Author: Mohammad Yousha
Predicting Kanoria Chemicals stock price using Long Short-Term Memory and Sentiment Analysis.
Progress:
- Study LSTM, SA and learn their application.
- Prepare data.
- Build model and make predictions
- Documentation.
Multi-Variate LSTM model: https://www.kaggle.com/code/amarsharma768/stock-price-prediction-using-lstm/notebook
There were 3 million+ datapoints for the news data, and just about 3500+ for the stock data.
Here is what I did in this step:
- Dropped news data that was from before the company's origin.
- Removed the data that was from days when the market was closed or the stocks weren't traded.
- There were multiple news headlines from different papers for each day, including ones useless for this purpose (entertainment, horoscopes, sports, etc.). I kept only the useful headlines and dropped the rest.
- I randomly selected one headline for each day (since there were still multiple), and finally merged the news and stock data into one dataset.
Final dataset sample:
date | headline_text | open | high | low | close | adj close | volume | |
---|---|---|---|---|---|---|---|---|
0 | 2007-01-08 | ULFA strikes again in Assam; kills nine people | 28.666666 | 28.666666 | 28.666666 | 28.666666 | 16.249998 | 3600.0 |
1 | 2007-01-09 | Marry-and-dump NRIs may face Indian law | 28.100000 | 28.600000 | 28.000000 | 28.083332 | 15.919325 | 2490.0 |
2 | 2007-01-10 | Kalam sets tone for engagement of global Indians | 27.566666 | 29.033333 | 27.333332 | 27.566666 | 15.626451 | 32694.0 |
3 | 2007-01-11 | Plan panel may cut SSA budget | 27.700001 | 28.416666 | 27.666666 | 28.000000 | 15.872088 | 4800.0 |
4 | 2007-01-12 | Bangladesh president resigns as chief advisor | 28.299999 | 28.600000 | 28.116667 | 28.433332 | 16.117727 | 13122.0 |
3754 rows × 8 columns
I have found a notebook explaining the usage of LSTM for stocks data and have modified the code in it to fit my use case. The original code can be found here.
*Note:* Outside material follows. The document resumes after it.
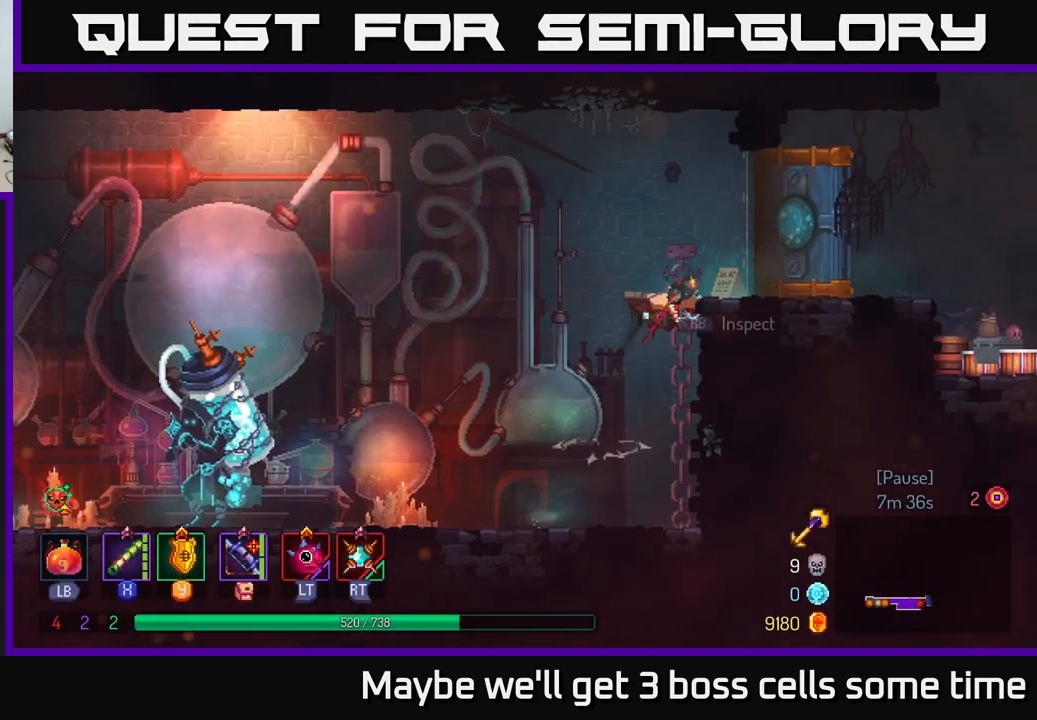
{"buttons": [], "left_stick": "right", "right_stick": "center", "events": [[50, "A", "up"], [150, "B", "down"], [150, "left_stick", "right"], [267, "B", "up"]]}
Here are the changes I made:
- Changed the code to fit 4 features instead of two.
- Fixed the inverse transform parts.
- Reduced the number of epochs.
- Converted it into a function and made it reproducible.
- Train RMSE: 9.31
- Test RMSE: 4.76
- Before the break around 2019 is the train set, and after that is the test set.
Next 10 days prediction:
Since the data was limited to 30 March 2022 only because of the news headlines data; I had access to the actual stock price data for the days after that, and so I decided to compare my results with the actual price.
Next 10 days - Predicted vs Actual:
- From these results, it can be concluded that you should not use my model for actual investment.
Since my model also has to use the sentiment scoring that I performed for predictions, I have also made a Random Forest Regressor model. I have evaluated it on 3 fold cv, and have tuned it using RandomizedSearch.
I have used the features open
, close
, low
, adj close
, 'volume' of the stock data, and neg
, neu
, pos
from the sentiment scoring as the independent variables and high
as the target variable.
- RMSE: 30.8
- R2 Score: 0.69
Test set's Actual vs Predicted:
- The model's predictions seem to flatline around March-April 2021.
The Random Forest model does not seem to perfrom as well as the LSTM model. That may make sense as I read a scientific article stating that LSTM is currently one of the best models for stock prediction.
Still, it is best to try out different methods and find the best for yourself (as long as you have the time, of course).
I have made two tools to predict stock price:
- One that uses time-series data and an LSTM model.
- Another that uses sentiment scores from news headlines combined with the stock data and a Random Forest model.